Self-righteously, the Church responds to such criticism of NFP by maintaining that it is natural, and therefore good. Because no artificial barriers are used, it is said that those practicing NFP still remain open to the possibility of conception. However, it should be pointed out that Church proponents of the NFP have long promoted its use over other artificial means by pointing out its superior effectiveness of 98-99%. Condoms and other artificial means, as have been shown by multiple studies, are less effective than NFP. Under these terms, it can be logically argued that sex with condoms or diaphragms remains more open to the possibility of conception than sex as prescribed by NFP guidelines.

Those not wishing to engage in the “nature” argument have claimed that the Church’s teachings on NFP are misunderstood. They point out that NFP is not intended for routine use by couples, but rather should only be used for “just reasons”, whatever that means.

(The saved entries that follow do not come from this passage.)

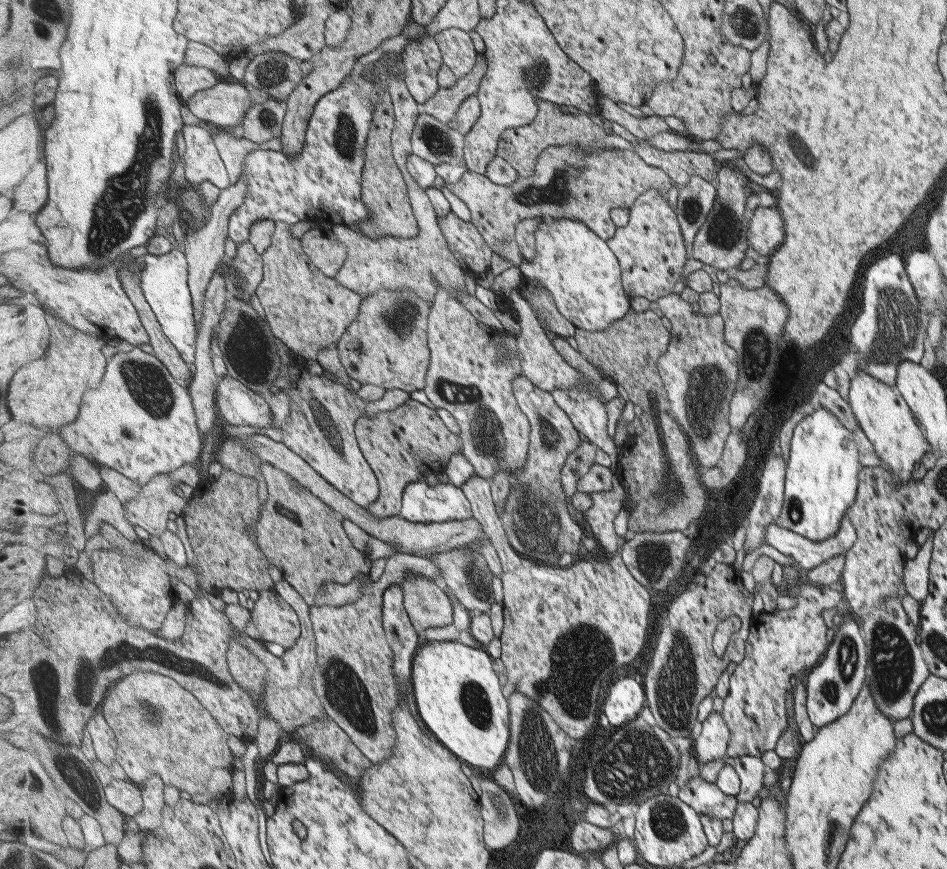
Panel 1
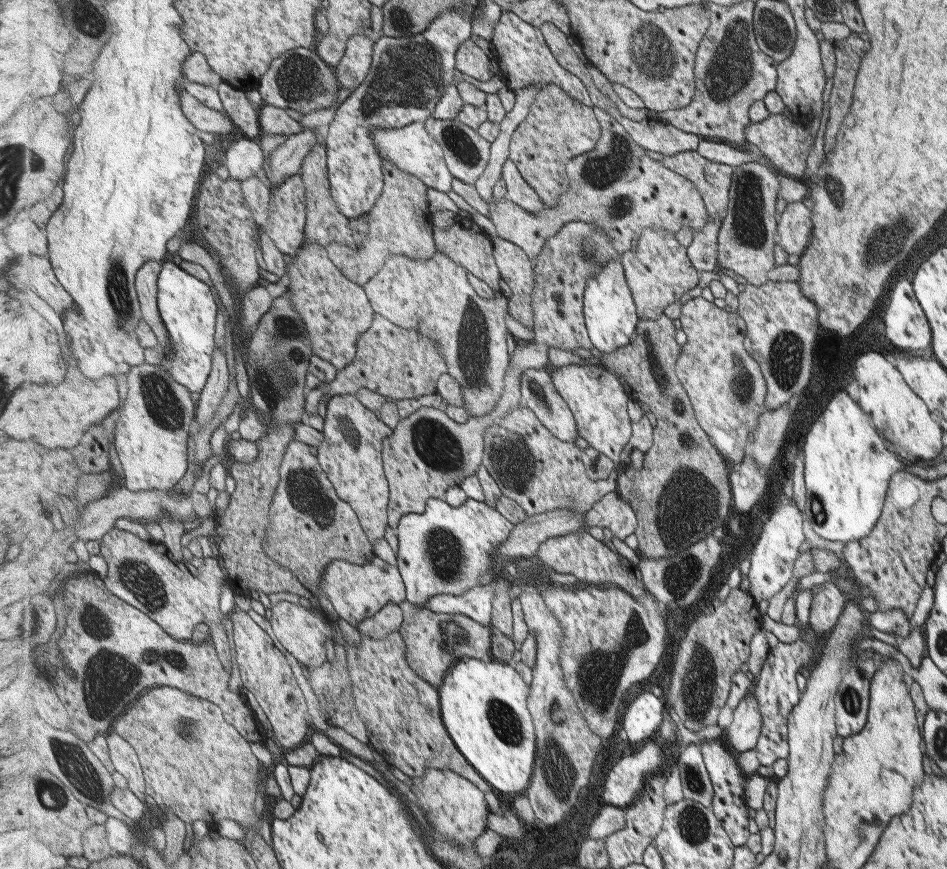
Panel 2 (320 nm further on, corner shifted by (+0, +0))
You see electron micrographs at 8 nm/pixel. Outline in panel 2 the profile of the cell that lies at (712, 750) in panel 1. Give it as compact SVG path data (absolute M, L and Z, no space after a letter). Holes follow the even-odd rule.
M753 694L743 697L733 709L733 719L728 727L723 728L721 739L737 752L753 749L760 738L762 714Z

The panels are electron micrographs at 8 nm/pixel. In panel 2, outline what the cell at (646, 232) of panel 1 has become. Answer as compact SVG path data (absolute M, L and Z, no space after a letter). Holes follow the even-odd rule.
M645 228L635 250L623 253L621 261L641 320L659 318L665 314L667 306L697 286L699 272L687 258L687 247L679 244L665 228Z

I think it should be readily apparent to any unbiased reader that these responses from the Church are nothing more than syllogistic slights-of-hand. The Church can dress the issue up any way they like, but the intentions of both the artificial and "natural" actions are the same. The means don’t justify the end. The whole story is reminiscent of the way the Church repackaged divorce, and resold it as annulment.

That being said, I think something about the nature of the argument gets lost when statistics and numbers start get tossed around. The focus of the original argument is birth control, and whether its use is to be considered licit or illicit. If the Church wishes to remain consistent, then the answer is quite clear.

When you boil it all down, the goal of NFP, like that of condom use, is to avoid pregnancy. As such, if the use of condoms and such devices is illicit, then the practice of NFP must also be deemed illicit. If on the other hand, the Church recognizes that couples may have legitimate reasons for limiting the number of children they wish to conceive, then they must make allowance for contraceptive methods that are practiced within the confines of a loving relationship and that do not harm existing life.